I looked up at her and smiled weakly. “Thanks. Thanks for calling her, and Carmichael. The hard bit about waiting here is not having anyone to talk to. Nothing to think about, except worrying what happens next. They did a study on the right to silence. Almost no-one uses it. It’s not police intimidation – it’s just once you’re inside, after a while you’re desperate to talk …”

I was babbling, she indulged me.

“Probably best you told them everything,” she said with a weak smile. “They must think you’re in the clear if they let me see you.”

Yeah, I though, and I only told two lies: the security door was ajar, and Danielle’s door was open. The Detective Sergeant hadn’t liked that, it was too pat, but if my alibi was good for the time of death there wasn’t much they could do. They’d only found one set of keys in the place – the one’s I’d planted. Which meant either Jenny had lost her own keys, or her attacker still had them.

“So what’s the hold up?” she asked.

“They’ll want to speak to the Minister’s office, work out the last time anyone saw her, not easy on the weekend – and they’ll want some white-coat to sign off on time of death.”

“I told them it looked like Marina was missing. In case … Jesus,” I breathed. “I’ve had enough of this.”

There was a silence. The large old public-service issue clock thudded mechanically, heaving another minute down into the room. Danielle looked down at our hands, then up again at me.

“Elliot, tell me about last year,” she said.


“It’s part of how you feel now, isn’t it?”

Last year. The story of why I wasn’t a solicitor. How I came to be stamped: “refused admission to practice.” There was a lot to cover, and some of it I knew I would have to skip that first time with Danielle, but at least with her finding a beginning was easy.

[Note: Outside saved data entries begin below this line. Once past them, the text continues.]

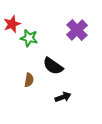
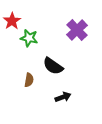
red star: moved 3 px up; rotated 12 degrees counterclockwise
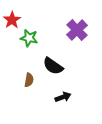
red star: moved 1 px up
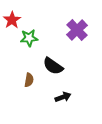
green star: rotated 18 degrees counterclockwise
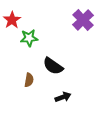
purple cross: moved 6 px right, 10 px up
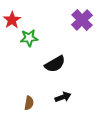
purple cross: moved 1 px left
black semicircle: moved 2 px right, 2 px up; rotated 65 degrees counterclockwise
brown semicircle: moved 23 px down
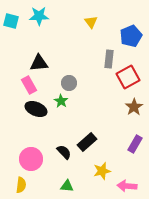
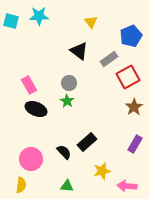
gray rectangle: rotated 48 degrees clockwise
black triangle: moved 40 px right, 12 px up; rotated 42 degrees clockwise
green star: moved 6 px right
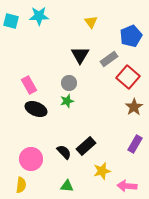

“You asked me about my dream, the one I had at the coast. You’re right, I do have it often. I’m driving in the dark, out along the road between Kingsford Smith and Ginninderra drive. I come round the corner, accelerate, pass under the pedestrian bridge, scrub on both sides of the road. Then this man leaps out in front of the car. He’s grinning like it’s a joke, hands held up like he’s surrendering. His smile is – it’s vicious. Then comes the thump, and the car spins out into the wattle between the carriageways. After that it sort of jumps. The time spent in here, and on remand, it’s just a grey space. It always ends with my trial – me being cross-examined by the DPP barrister. Wonderful insinuations about me having had a little to drink, being a little tired, being overconfident as a young man with a spotless driving record. That’s when I feel really trapped, like I’ll be there forever.”

I looked at her: “That’s pretty much the way it happened.”